[Transcribed page contents]
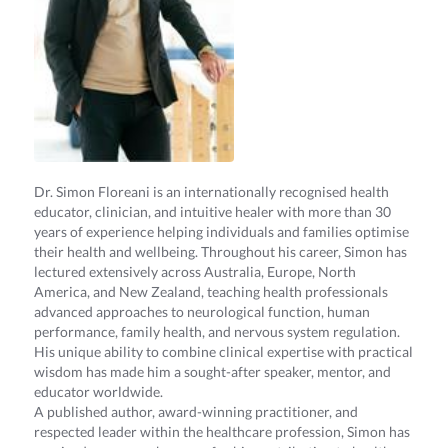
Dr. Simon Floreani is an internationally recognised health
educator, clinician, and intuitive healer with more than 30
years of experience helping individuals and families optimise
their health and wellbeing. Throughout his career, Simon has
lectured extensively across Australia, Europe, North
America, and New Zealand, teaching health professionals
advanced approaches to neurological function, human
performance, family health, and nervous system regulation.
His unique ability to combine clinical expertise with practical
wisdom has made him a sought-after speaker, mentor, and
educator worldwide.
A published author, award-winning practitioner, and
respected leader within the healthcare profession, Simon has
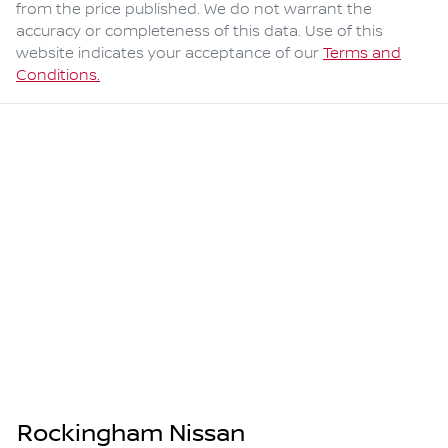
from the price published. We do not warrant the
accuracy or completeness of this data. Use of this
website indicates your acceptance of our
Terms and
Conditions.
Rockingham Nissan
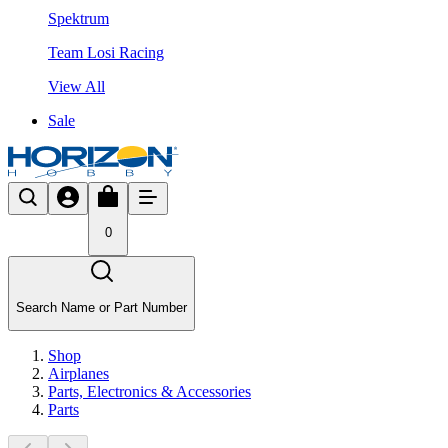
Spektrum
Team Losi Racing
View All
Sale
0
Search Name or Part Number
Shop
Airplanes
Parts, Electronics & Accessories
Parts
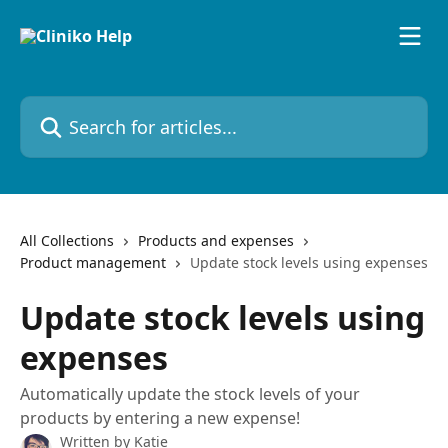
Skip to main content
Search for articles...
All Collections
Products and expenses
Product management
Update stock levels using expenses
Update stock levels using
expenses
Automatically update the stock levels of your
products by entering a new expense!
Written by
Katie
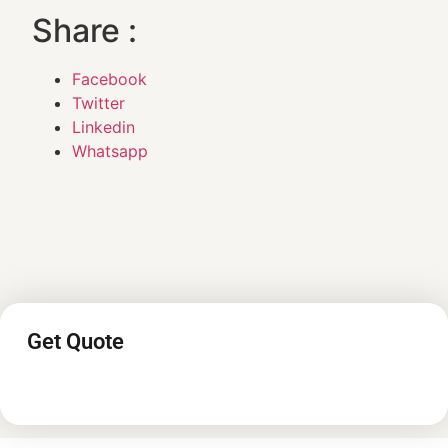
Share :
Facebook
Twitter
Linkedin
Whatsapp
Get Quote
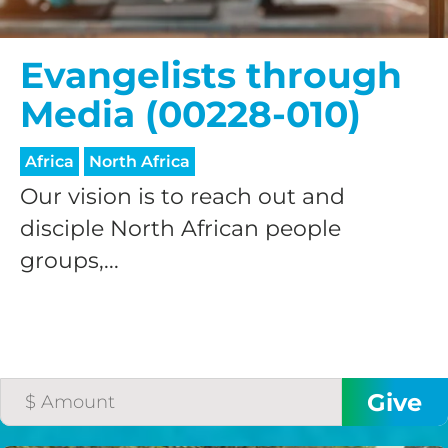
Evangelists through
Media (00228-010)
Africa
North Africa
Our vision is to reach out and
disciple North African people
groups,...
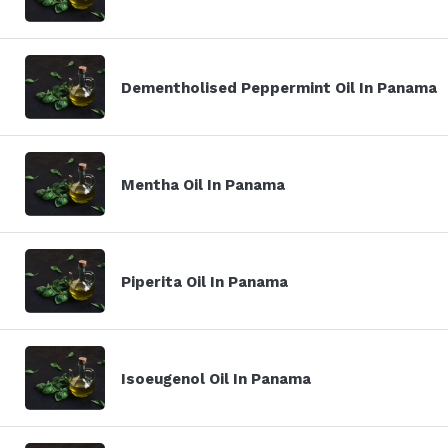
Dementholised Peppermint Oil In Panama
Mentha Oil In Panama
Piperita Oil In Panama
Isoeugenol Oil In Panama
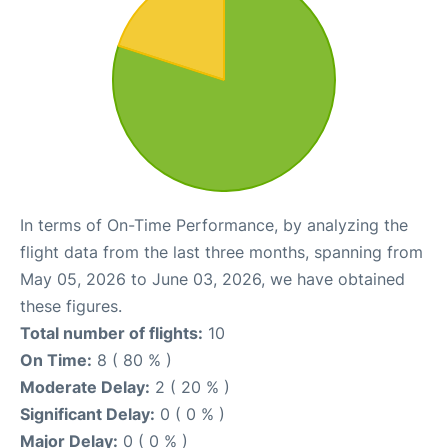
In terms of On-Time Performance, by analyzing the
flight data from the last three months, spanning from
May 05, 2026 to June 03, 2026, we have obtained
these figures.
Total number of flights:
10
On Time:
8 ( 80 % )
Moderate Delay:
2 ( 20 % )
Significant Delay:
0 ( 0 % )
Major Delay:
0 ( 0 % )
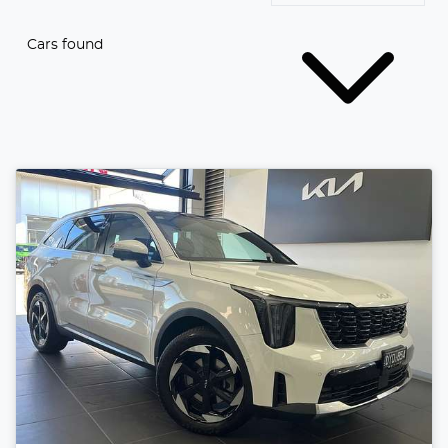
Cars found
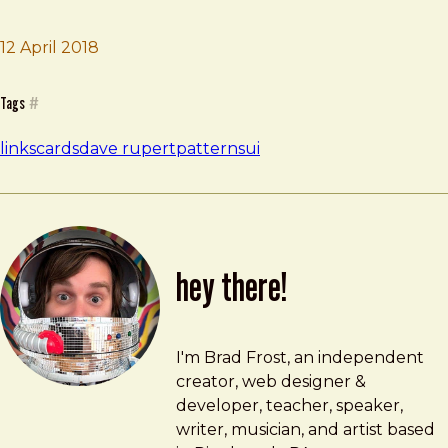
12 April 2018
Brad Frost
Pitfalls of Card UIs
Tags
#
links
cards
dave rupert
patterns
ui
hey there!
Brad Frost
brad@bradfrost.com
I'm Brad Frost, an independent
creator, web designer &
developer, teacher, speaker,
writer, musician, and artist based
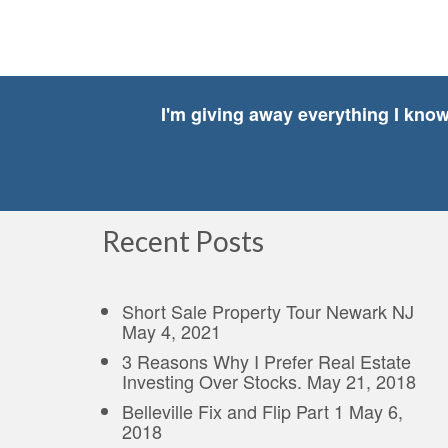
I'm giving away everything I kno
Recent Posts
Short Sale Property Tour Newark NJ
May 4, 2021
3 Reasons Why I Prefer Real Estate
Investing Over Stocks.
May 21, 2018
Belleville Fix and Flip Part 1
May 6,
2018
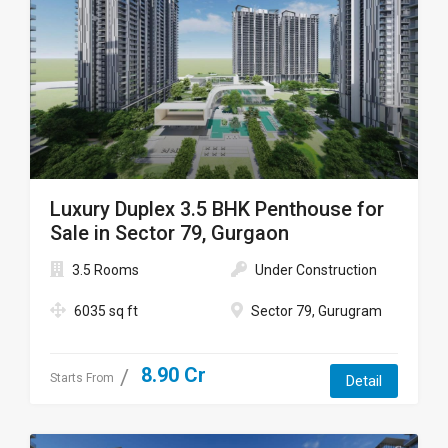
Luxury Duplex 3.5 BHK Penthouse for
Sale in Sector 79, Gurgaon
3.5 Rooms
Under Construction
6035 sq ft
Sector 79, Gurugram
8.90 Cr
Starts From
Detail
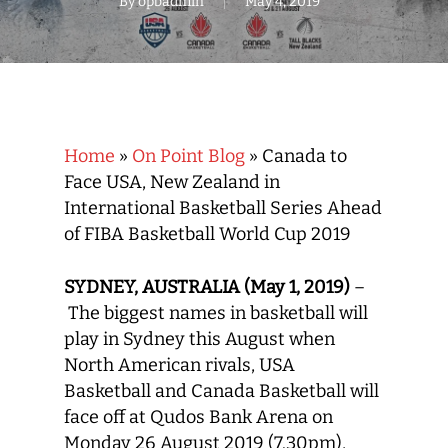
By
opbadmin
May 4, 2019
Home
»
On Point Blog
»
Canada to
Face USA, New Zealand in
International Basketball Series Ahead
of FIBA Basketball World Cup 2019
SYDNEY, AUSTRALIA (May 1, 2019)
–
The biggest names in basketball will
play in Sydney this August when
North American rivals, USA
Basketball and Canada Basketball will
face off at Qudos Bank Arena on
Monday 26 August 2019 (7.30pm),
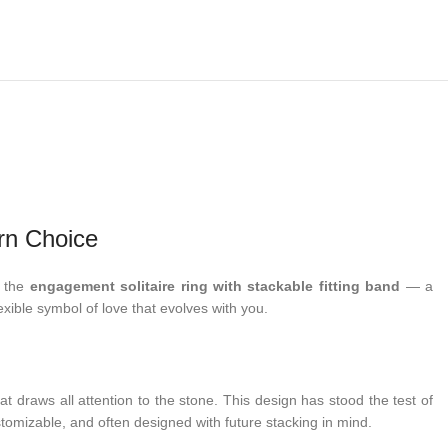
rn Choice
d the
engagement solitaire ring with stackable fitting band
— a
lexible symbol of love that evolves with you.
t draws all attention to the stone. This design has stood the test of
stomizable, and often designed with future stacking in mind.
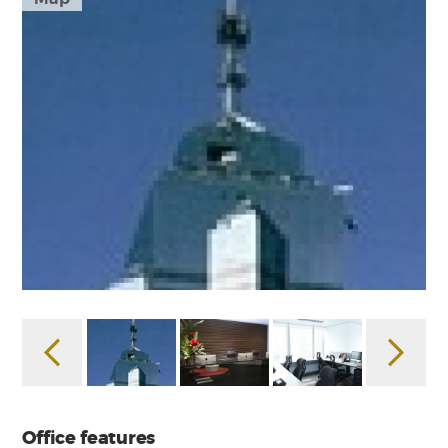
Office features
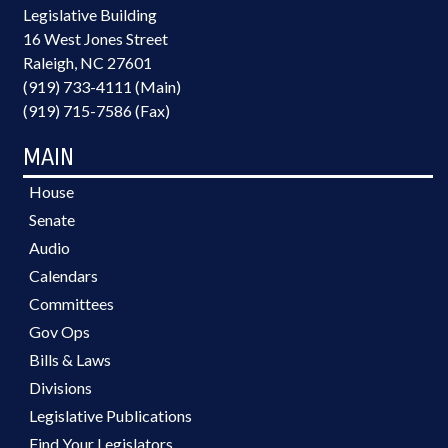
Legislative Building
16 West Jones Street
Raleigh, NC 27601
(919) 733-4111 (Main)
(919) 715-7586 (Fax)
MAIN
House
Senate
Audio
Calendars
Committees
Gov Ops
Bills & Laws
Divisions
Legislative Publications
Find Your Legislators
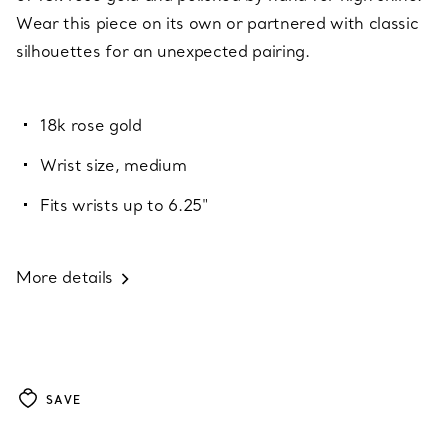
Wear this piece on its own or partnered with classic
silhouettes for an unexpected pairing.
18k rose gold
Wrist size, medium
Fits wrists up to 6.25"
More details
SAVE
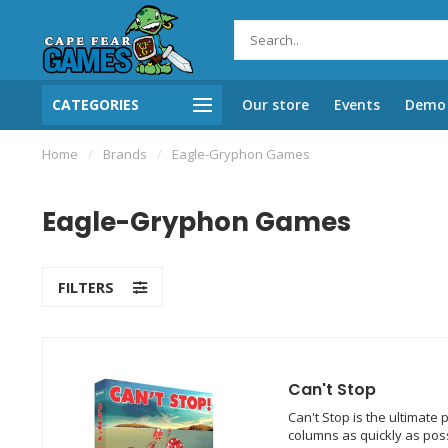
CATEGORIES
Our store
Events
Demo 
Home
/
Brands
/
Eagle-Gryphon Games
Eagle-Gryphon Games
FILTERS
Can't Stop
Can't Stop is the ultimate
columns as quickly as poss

TRY IT> In the records above, find every line containing the word "data" and show it.

SOLVED PROBLEM>
accuracy or completeness of this data. Use of this
flight data from the last three months, spanning from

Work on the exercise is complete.